Marc Shalaby, FACP, a general internist and assistant professor of medicine at Lehigh Valley Hospital in Allentown, Pa., found that the percentage of his 12 patients who reached their LDL and blood pressure goals increased by double digits after participating in group visits for a year, from 64% to 84% at goal for LDL and 44% to 60% at goal for blood pressure. Those who reached their HbA1c goal rose from 20% to 28%, with the average HbA1c dropping to 7.12 from 7.56. The average LDL dropped from 90 to 89 and blood pressure from 138/73 to 128/69, Shalaby said.

For his data analysis, general internist Michael Hennigan, FACP, of Decatur, Ala. narrowed down his 316 group visit patients by pulling the first 29 charts of those who had levels of HbA1c, blood pressure, cholesterol and weight taken at baseline (April-August 2005), at six months and at twelve months.
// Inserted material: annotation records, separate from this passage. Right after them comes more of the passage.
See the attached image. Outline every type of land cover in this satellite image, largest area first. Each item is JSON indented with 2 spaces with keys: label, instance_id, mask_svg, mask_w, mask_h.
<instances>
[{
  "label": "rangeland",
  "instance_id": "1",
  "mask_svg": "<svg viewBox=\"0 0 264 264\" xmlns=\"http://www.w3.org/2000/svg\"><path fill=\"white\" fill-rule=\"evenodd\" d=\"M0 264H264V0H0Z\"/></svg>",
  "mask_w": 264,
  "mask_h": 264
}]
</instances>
Five of the 29 dropped out of the program between the sixth and twelfth month. Of the remaining 24 patients, two-thirds saw overall declines in HbA1c after a year, though levels after six months were often lower than after 12 months. One-third saw an increase in HbA1c after a year. Averaged out, the HbA1c drop was .9 over a year, Dr. Hennigan said. Results were roughly equivalent for blood pressure, with 59% showing some decrease after a year.

Diabetes group visits organized by Michael Weisz, FACP, director of Internal Medicine Student Programs at University of Oklahoma Health Sciences Center-Tulsa, led to significant improvement in meeting management standards. After three visits, 100% of the patients had appropriate testing of HbA1c, urine for microalbumin, and a monofilament foot examination. Patients whose LDL cholesterol was at goal of less than 100 increased by 12% and appropriate aspirin use increased from 75% to 100%.